I expected Jo to say something more about the chair. Instead, she said, “I’m not sure how this will sound, but as I walked I had the sense we were being watched – that we’d been watched for awhile. Then I came around a bend in the labyrinth and I felt moved to stop. When I looked up, someone was sitting in that chair, and I thought to myself, ‘Oh, that’s Brandon.’ His legs were crossed – one foot was propped on the opposite knee. His elbows rested on the armrests, and his head was cocked to one side. He looked big with broad shoulders.
|The reported "pose"|
“He didn’t say anything out loud, yet I heard him say, ‘Thank you for being here for my mom.’ I knew he meant that for all three of us,” Jo said. “Finally, I felt I should move on. I felt I’d stood there long enough. When I circled so that I faced the river again, I looked up and the chair was empty.”
We all briefly discussed Jo’s experience and asked a few questions, although no one mentioned the chair. Then we moved on to where to meet for a late lunch. Still, something about Jo’s original question about the chair niggled. Then Saturday I received a message from Dee, another of those who’d walked the labyrinth with me on my birthday.
She wrote, "Have been thinking about what Jo said and the chair. It hit me a few minutes ago. I remember thinking as I walked up before I entered the labyrinth that whoever had sat in that chair last was looking at the river.

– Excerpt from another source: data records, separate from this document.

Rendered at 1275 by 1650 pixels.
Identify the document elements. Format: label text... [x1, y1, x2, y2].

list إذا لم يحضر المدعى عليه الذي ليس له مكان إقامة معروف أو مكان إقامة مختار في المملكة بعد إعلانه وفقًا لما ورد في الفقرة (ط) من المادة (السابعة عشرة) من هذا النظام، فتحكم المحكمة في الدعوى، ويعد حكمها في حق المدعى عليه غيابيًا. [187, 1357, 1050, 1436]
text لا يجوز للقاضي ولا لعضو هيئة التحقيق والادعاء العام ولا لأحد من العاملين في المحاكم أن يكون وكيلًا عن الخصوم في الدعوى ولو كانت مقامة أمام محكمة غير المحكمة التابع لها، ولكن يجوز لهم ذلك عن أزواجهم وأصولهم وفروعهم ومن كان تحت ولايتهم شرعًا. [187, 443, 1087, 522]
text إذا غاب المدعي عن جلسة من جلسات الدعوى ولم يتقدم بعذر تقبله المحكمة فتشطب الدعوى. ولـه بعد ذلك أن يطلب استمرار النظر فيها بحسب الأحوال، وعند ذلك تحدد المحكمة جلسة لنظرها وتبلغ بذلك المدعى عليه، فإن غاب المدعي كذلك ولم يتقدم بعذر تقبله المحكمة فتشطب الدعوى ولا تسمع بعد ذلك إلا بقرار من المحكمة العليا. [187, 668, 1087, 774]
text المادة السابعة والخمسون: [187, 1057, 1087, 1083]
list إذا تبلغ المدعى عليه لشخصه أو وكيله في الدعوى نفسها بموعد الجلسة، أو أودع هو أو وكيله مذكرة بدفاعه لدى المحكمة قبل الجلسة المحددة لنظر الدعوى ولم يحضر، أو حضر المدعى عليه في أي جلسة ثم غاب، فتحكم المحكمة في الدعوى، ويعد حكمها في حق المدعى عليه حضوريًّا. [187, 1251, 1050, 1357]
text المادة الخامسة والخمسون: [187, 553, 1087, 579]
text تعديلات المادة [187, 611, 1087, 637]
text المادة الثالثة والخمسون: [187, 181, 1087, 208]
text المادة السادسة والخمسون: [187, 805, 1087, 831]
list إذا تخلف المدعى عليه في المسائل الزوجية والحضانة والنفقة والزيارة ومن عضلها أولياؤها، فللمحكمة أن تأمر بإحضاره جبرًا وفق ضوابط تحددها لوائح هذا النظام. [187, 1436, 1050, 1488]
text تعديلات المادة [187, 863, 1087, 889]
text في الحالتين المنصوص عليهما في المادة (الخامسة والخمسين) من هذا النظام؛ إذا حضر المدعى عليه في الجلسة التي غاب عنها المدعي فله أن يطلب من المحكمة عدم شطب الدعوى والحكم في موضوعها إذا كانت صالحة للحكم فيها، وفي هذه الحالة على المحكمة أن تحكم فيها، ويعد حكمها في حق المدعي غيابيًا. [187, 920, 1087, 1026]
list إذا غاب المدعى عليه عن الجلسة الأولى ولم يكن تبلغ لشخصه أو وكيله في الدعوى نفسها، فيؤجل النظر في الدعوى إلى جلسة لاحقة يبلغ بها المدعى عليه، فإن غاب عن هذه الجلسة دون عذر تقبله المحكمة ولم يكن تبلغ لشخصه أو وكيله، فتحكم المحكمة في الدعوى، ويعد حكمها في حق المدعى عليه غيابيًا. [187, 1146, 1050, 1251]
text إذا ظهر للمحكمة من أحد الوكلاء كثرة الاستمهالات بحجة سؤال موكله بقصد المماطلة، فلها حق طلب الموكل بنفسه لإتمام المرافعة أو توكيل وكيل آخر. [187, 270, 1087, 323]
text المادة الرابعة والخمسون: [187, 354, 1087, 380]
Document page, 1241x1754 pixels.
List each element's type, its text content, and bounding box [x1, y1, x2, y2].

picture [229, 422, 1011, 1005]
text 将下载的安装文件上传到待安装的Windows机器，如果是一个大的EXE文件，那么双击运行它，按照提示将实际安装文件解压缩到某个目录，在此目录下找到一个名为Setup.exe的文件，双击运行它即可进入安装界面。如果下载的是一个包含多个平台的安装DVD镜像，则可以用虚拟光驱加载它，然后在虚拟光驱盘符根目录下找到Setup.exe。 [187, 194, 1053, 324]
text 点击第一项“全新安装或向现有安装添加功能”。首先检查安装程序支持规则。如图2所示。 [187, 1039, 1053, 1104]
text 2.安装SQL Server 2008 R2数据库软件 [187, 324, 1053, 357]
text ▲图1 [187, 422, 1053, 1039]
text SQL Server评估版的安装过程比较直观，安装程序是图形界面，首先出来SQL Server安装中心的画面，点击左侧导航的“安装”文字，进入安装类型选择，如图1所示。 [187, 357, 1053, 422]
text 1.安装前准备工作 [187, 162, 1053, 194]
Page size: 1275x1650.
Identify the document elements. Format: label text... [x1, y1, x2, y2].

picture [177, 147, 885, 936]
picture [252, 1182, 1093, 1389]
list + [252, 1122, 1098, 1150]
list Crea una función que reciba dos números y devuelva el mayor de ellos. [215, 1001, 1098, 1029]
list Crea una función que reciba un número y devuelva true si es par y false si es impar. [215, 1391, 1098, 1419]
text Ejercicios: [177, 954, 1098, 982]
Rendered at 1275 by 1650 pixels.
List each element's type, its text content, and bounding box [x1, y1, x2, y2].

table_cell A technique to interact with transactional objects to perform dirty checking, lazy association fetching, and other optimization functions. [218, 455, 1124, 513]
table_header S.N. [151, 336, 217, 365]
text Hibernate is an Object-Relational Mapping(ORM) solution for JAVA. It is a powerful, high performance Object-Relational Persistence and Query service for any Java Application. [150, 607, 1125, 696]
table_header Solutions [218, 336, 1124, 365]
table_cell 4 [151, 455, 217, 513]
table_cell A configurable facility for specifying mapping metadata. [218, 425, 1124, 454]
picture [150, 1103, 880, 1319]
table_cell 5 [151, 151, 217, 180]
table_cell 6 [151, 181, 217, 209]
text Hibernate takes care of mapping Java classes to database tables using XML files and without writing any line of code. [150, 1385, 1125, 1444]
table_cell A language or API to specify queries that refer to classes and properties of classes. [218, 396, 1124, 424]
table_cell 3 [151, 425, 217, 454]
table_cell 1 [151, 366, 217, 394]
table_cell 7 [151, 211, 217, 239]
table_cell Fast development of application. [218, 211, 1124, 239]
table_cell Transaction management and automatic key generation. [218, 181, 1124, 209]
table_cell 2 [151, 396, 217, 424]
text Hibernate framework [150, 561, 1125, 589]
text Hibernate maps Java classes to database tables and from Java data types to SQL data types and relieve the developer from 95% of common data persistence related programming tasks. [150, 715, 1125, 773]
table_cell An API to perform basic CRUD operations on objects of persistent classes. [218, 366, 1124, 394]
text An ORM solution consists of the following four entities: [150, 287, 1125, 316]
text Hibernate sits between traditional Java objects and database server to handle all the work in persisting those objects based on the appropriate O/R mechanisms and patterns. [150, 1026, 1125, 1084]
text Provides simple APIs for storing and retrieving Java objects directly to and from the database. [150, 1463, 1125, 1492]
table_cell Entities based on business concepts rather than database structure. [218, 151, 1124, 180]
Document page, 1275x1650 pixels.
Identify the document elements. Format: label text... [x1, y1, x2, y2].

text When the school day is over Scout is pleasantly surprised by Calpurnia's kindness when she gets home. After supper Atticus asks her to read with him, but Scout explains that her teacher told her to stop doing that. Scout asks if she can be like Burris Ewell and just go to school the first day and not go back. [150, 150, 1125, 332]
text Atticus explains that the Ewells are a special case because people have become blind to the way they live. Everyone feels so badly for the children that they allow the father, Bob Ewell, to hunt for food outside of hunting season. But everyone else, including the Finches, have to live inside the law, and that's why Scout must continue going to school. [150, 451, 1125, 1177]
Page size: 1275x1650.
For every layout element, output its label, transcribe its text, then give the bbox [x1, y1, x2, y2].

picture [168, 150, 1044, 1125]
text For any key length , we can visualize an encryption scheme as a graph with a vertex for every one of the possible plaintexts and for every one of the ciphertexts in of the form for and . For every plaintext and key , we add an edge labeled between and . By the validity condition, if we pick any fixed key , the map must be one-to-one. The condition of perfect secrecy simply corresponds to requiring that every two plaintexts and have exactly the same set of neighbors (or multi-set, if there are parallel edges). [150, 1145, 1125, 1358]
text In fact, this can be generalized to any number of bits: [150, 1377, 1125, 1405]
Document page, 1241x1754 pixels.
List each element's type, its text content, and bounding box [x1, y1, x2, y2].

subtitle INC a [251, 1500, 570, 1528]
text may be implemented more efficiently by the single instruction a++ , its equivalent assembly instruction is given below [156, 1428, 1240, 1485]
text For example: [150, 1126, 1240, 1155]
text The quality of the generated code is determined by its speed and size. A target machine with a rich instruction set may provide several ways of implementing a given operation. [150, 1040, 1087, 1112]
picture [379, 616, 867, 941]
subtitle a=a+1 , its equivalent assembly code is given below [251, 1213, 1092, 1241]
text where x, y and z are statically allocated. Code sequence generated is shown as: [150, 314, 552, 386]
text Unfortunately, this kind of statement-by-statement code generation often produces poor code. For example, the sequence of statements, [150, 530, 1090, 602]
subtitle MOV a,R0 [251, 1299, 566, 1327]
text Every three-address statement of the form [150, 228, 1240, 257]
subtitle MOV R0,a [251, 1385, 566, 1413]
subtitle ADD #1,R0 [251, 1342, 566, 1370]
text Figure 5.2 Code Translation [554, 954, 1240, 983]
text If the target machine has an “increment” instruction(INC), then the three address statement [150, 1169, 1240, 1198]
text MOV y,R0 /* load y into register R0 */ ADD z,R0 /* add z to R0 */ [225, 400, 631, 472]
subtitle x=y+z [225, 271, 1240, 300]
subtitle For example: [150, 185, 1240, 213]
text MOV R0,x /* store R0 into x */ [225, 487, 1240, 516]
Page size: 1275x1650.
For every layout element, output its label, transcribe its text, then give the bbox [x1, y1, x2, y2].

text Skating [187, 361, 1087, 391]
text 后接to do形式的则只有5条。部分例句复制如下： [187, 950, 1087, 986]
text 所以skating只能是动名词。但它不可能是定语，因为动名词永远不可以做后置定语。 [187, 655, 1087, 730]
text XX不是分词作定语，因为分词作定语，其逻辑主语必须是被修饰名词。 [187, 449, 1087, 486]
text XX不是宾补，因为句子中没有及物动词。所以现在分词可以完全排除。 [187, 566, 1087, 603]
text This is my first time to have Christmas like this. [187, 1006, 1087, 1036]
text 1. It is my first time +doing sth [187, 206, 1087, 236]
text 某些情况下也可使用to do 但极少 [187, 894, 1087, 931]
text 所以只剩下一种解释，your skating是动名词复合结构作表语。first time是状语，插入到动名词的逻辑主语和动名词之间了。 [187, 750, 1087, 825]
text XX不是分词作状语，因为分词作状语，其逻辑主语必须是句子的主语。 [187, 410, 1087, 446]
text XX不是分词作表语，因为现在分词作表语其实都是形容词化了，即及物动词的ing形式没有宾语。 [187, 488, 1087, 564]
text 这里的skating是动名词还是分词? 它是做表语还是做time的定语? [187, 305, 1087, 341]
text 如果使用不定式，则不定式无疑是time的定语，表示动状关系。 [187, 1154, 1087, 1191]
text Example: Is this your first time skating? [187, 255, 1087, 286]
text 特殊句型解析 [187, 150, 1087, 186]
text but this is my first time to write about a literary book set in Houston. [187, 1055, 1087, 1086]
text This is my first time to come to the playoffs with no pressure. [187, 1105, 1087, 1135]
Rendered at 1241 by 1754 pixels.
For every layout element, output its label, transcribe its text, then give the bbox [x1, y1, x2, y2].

When we came out, it was turned more at an angle toward the labyrinth."
Her message had me on the phone to Jo. “Was there a reason you asked me if I’d touched or turned the middle chair?”
She thought a moment and said, “No, I just remember thinking it seemed out of place. It was the chair closest to the Little Miami – the one that would be turned to look at the river.”
I asked more questions about her experience and learned that Brandon looked like Brandon but not. He was not a three-dimensional person sitting in that chair. Yet it was him and he looked healthy, strong and his typical relaxed self. When he thanked her and my other friends for being there with me, she said, “His words sounded so gentle, peaceful.”
Finally, I read Dee’s message to her. “That makes sense. I knew that chair somehow seemed out of place.”
I admit I wish it had been me who’d seen him in that chair, but I accept the gift as given on my birthday and am glad in it. And I heard him wish me Happy Birthday.